Whenever a line of the entries below holds the string "Final", copy that line and return it.
──────── Records for processing
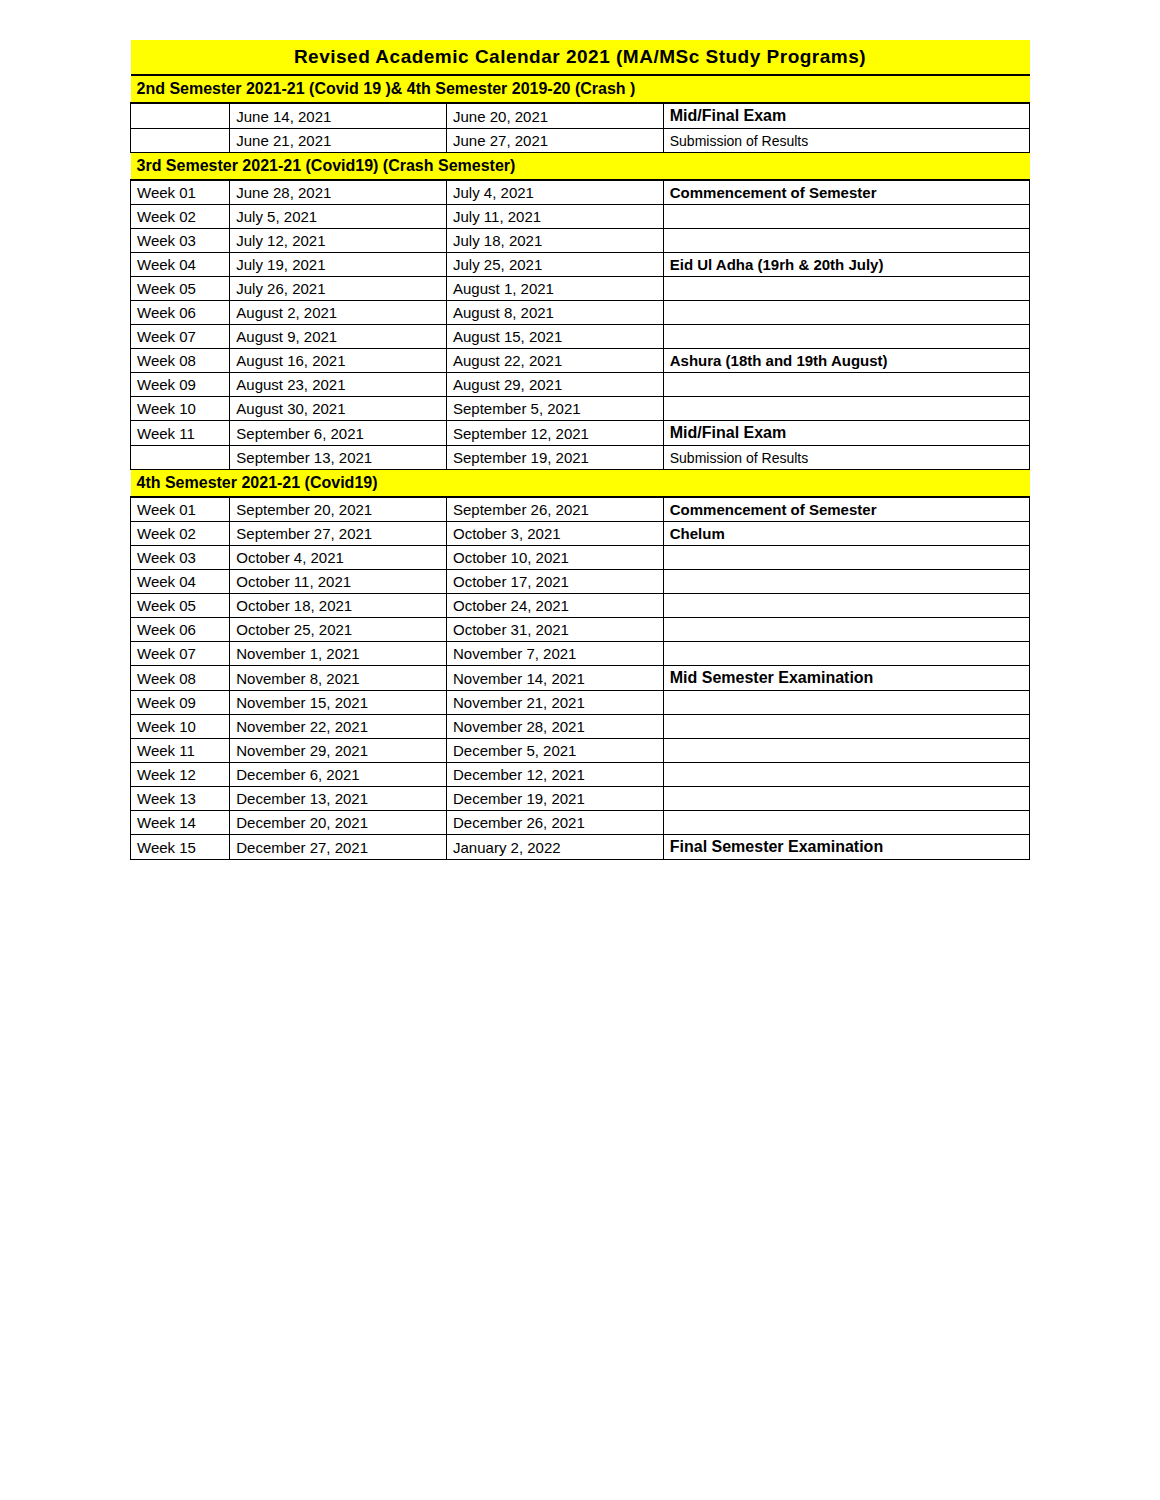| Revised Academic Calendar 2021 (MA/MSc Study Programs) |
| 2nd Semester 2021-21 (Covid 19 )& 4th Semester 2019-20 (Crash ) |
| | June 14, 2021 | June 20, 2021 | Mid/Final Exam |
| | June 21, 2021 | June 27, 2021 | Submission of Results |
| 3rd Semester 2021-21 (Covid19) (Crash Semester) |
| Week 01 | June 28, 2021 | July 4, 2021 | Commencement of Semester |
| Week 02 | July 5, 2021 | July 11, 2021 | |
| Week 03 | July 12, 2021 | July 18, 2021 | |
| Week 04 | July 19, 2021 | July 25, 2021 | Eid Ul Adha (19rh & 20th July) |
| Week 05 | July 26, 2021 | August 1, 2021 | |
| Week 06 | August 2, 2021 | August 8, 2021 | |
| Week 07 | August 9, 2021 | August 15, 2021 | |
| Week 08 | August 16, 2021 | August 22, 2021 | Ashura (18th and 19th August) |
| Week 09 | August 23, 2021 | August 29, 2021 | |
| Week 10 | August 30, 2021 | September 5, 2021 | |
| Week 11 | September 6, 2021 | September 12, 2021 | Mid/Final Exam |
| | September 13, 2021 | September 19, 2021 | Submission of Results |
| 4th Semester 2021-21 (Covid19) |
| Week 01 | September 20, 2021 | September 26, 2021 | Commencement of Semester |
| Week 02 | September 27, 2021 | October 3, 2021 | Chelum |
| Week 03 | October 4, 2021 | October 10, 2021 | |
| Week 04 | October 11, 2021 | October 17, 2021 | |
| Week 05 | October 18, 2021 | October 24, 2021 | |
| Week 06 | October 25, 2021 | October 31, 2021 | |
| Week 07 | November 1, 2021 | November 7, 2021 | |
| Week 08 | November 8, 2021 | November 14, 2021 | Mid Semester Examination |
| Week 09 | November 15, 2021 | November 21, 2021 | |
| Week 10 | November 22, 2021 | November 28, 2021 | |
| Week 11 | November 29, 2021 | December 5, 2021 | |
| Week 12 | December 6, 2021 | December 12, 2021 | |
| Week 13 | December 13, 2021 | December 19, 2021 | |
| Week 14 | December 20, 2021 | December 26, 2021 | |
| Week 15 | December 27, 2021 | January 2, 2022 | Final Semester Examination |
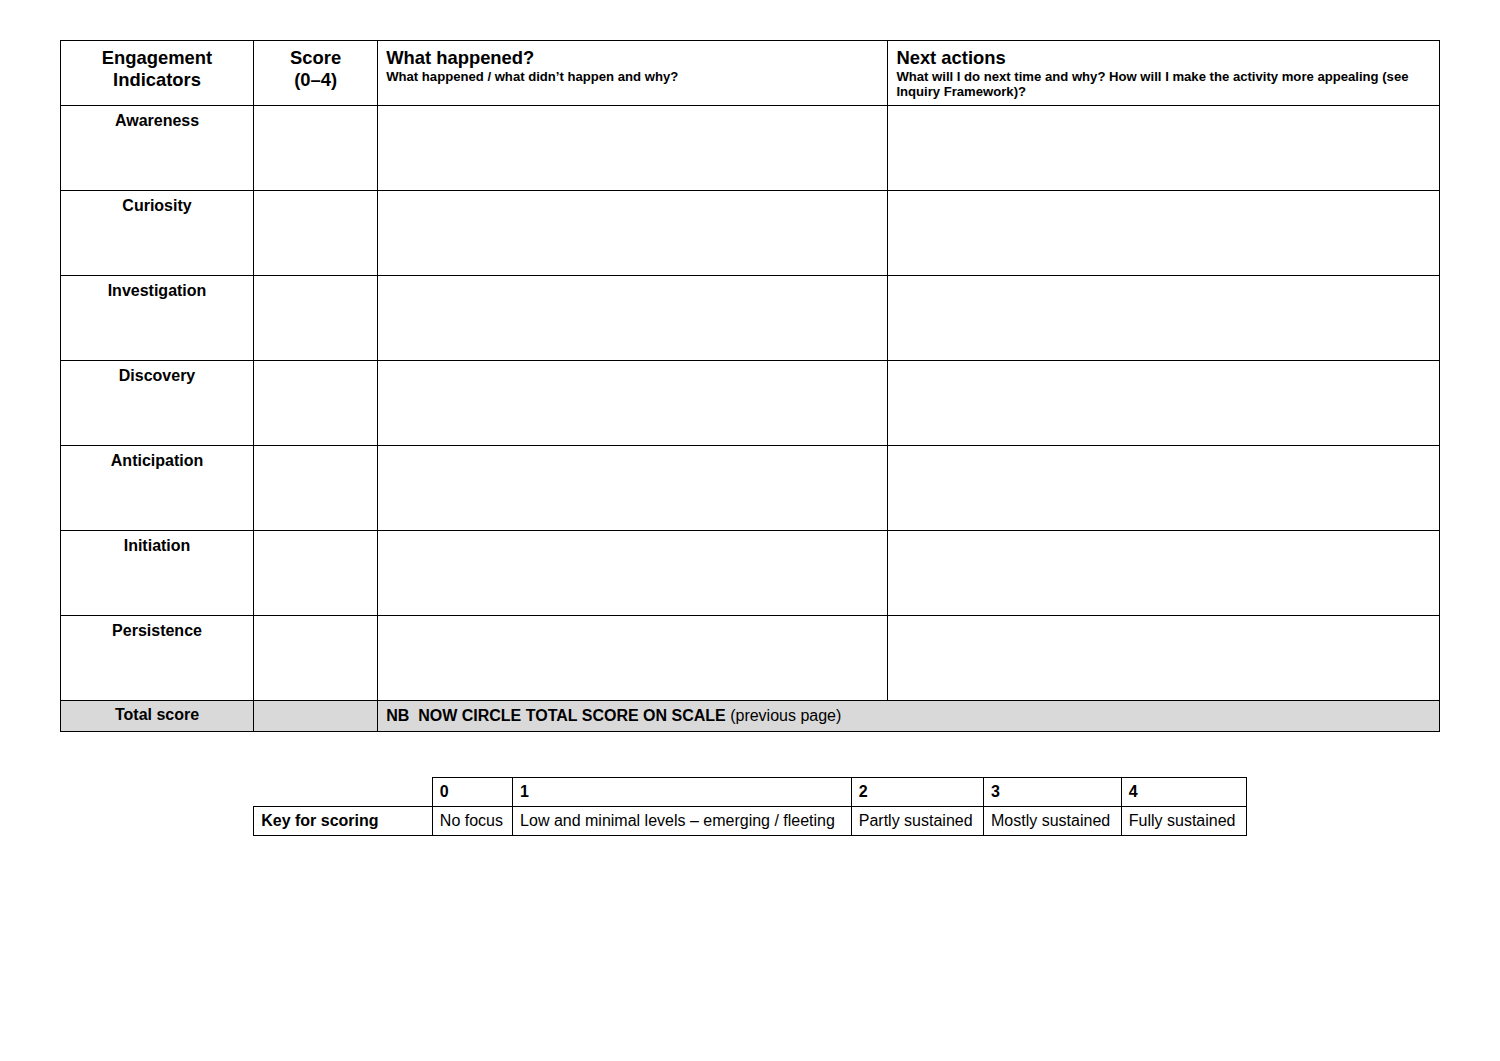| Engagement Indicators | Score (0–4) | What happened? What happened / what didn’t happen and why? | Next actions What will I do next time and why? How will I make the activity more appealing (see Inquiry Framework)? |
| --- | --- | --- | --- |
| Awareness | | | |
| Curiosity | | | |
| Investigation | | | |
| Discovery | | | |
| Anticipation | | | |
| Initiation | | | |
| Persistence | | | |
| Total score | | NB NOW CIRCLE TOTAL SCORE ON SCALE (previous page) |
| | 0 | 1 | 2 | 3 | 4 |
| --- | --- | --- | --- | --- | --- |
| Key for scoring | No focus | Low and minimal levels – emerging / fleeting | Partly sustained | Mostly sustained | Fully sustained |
────────────────
* _Answer space_:
| | June 14, 2021 | June 20, 2021 | Mid/Final Exam |
| Week 11 | September 6, 2021 | September 12, 2021 | Mid/Final Exam |
| Week 15 | December 27, 2021 | January 2, 2022 | Final Semester Examination |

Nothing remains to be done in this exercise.